**Extrait cité:**
----------------
Une experte s'étant étonnée que des centres de rétention pour mineurs soient gérés par des entreprises privées, la délégation a expliqué que la législation permet en effet à des organismes privés de gérer ces centres, qui restent néanmoins sous le contrôle du Procureur pour les mineurs.
 
Depuis l'adoption de la loi organique sur les mesures de protection intégrale contre la violence sexuelle, de nombreuses mesures ont été prises pour protéger les femmes, a par ailleurs souligné la délégation. Elle a précisé que 31,7% des femmes qui ont bénéficié d'une protection judiciaire active au titre de cette loi sont étrangères et que 22,8% des femmes qui bénéficient d'une aide à la réinsertion sont étrangères. Au regard des 113 500 femmes qui ont bénéficié de protection à ce stade, la législation actuelle semble appropriée, a fait observer la délégation. La plupart du temps, lorsque la protection n'est finalement pas accordée, cela est dû au fait que la femme concernée a décidé de retirer sa demande de protection, a souligné la délégation. Il n'en demeure pas moins que des progrès peuvent toujours être réalisés, a-t-elle admis. Elle a fait part de la mise en place, par les Ministères de l'égalité, de l'intérieur et de la justice, d'un système électronique novateur de contrôle des mesures d'éloignement. Enfin, la délégation a souligné que l'une des réussites de la loi de protection intégrale contre la violence sexuelle réside dans la collecte des données sur la violence sexospécifique qu'elle a permis d'effectuer et qui s'avère un outil essentiel pour lutter contre ce fléau social.
 
Pour ce qui est de la prévention des actes racistes et de la discrimination, la délégation a attiré l'attention sur la lutte menée par le Gouvernement espagnol afin de surveiller et démanteler les groupes de jeunes violents et racistes.
 
La peine de mort a été abolie en Espagne, dans tous les cas de figure, a par ailleurs rappelé la délégation. Elle a également attiré l'attention sur l'engagement de l'Espagne, au niveau international, en faveur d'un monde exempt de peine capitale et - en attendant l'avènement d'un tel monde - en faveur d'un moratoire universel sur les exécutions capitales.
 
Observations complémentaires des membres du Comité
 
M. CLAUDIO GROSSMAN, rapporteur du Comité pour l'examen du rapport de l'Espagne, a apprécié que l'Espagne mette un point d'honneur à faire en sorte que la lutte contre la torture ne soit pas amoindrie par la lutte contre le terrorisme, tant il est vrai que la torture ne saurait jamais être justifiée, en quelque circonstance que ce soit.
 
Le rapporteur a par ailleurs dit rester préoccupé par les insuffisances qui persistent en Espagne en ce qui concerne l'accès aux examens médicaux pour les personnes détenues au secret. En effet, a-t-il constaté, il semble que les examens soient effectués à des heures irrégulières, tôt le matin ou tard le soir, et qu'ils ne puissent être effectués que sur autorisation d'un juge. M. Grossman a de nouveau souligné que la possibilité de choisir son médecin et son avocat est, pour la personne placée en détention, un rempart important contre la torture.
 
M. ABDOULAYE GAYE, corapporteur du Comité pour l'examen du rapport espagnol, a pour sa part insisté sur la nécessité de déployer des efforts supplémentaires pour améliorer les conditions de vie des migrants mineurs, ainsi que de mettre l'accent sur leur réinsertion sociale. Il a de nouveau fait part de sa préoccupation face au nombre de décès survenus en prison - soit 678 pendant la période couverte par le rapport, a-t-il rappelé.
 
Enfin, une experte a invité l'Espagne à recourir au Protocole d'Istanbul également dans le cadre des procédures d'asile, afin de déceler les éventuels signes de torture sur des réfugiés.
----------------
**Informations fournies:**
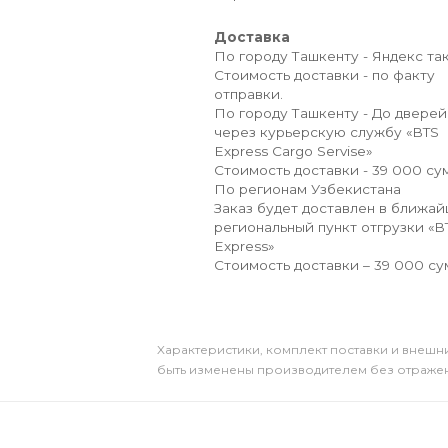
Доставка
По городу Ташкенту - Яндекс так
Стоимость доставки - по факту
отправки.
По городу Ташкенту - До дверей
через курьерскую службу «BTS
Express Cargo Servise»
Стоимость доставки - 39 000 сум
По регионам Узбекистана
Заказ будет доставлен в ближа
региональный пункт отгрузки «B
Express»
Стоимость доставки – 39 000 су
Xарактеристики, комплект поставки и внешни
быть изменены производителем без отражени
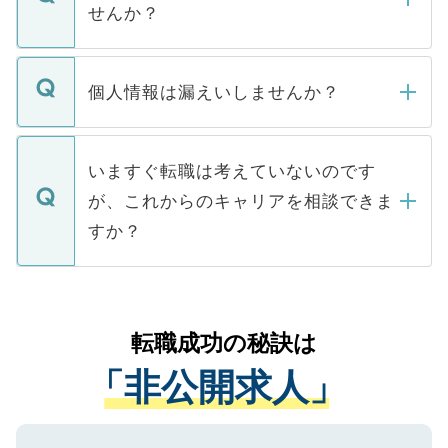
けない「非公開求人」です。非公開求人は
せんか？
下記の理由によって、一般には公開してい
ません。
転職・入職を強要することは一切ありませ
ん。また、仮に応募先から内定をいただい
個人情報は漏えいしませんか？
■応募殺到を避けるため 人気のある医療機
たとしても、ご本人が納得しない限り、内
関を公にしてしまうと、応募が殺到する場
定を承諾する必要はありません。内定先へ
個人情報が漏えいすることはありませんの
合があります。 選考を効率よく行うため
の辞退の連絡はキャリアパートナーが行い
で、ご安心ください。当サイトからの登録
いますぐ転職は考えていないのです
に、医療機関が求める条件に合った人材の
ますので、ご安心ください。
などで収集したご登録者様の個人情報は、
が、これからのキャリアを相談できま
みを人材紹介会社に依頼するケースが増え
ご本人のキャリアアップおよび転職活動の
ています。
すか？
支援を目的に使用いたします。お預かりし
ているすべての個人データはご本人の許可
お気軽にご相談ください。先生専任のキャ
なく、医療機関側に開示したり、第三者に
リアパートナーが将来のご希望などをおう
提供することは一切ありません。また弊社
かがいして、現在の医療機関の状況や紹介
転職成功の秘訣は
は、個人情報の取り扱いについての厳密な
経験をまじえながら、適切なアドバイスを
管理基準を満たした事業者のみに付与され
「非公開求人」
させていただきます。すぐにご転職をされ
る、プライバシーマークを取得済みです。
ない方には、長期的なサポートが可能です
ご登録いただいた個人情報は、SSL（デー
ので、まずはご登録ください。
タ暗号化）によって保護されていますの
----------------
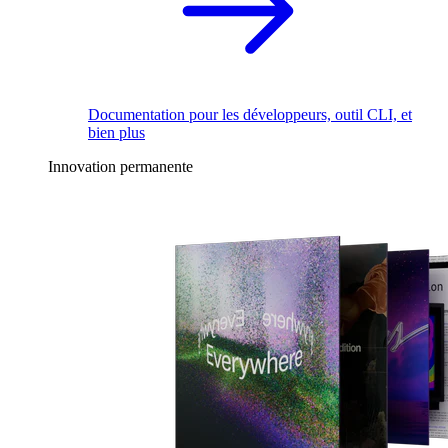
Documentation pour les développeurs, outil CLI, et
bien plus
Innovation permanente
----------------
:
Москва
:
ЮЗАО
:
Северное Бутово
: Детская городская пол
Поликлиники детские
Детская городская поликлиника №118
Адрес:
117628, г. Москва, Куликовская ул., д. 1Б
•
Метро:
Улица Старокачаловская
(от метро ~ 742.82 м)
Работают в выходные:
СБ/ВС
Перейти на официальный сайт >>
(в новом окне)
----------------
Recopiez mot pour mot l'extrait cité, en commençant par « Le rapporteur a » et en allant jusqu'à « contre la torture. ». Vous n'avez pas besoin des documents fournis pour ce travail.

**Réponse:**
Le rapporteur a par ailleurs dit rester préoccupé par les insuffisances qui persistent en Espagne en ce qui concerne l'accès aux examens médicaux pour les personnes détenues au secret. En effet, a-t-il constaté, il semble que les examens soient effectués à des heures irrégulières, tôt le matin ou tard le soir, et qu'ils ne puissent être effectués que sur autorisation d'un juge. M. Grossman a de nouveau souligné que la possibilité de choisir son médecin et son avocat est, pour la personne placée en détention, un rempart important contre la torture.